Can you turn the lines below into a numbered list, dropping any blank lines and leaving the pictures out?

DATASET RECORDS Block Start

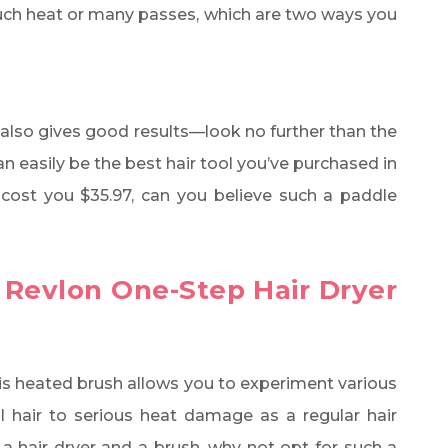
uch heat or many passes, which are two ways you
also gives good results—look no further than the
an easily be the best hair tool you’ve purchased in
ly cost you $35.97, can you believe such a paddle
 Revlon One-Step Hair Dryer
 this heated brush allows you to experiment various
l hair to serious heat damage as a regular hair
a hair dryer and a brush, why not opt for such a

DATASET RECORDS Block End

SOLUTION TO THIS PROBLEM |
1. uch heat or many passes, which are two ways you
2. also gives good results—look no further than the
3. an easily be the best hair tool you’ve purchased in
4. ly cost you $35.97, can you believe such a paddle
5.  Revlon One-Step Hair Dryer
6.  this heated brush allows you to experiment various
7. l hair to serious heat damage as a regular hair
8. a hair dryer and a brush, why not opt for such a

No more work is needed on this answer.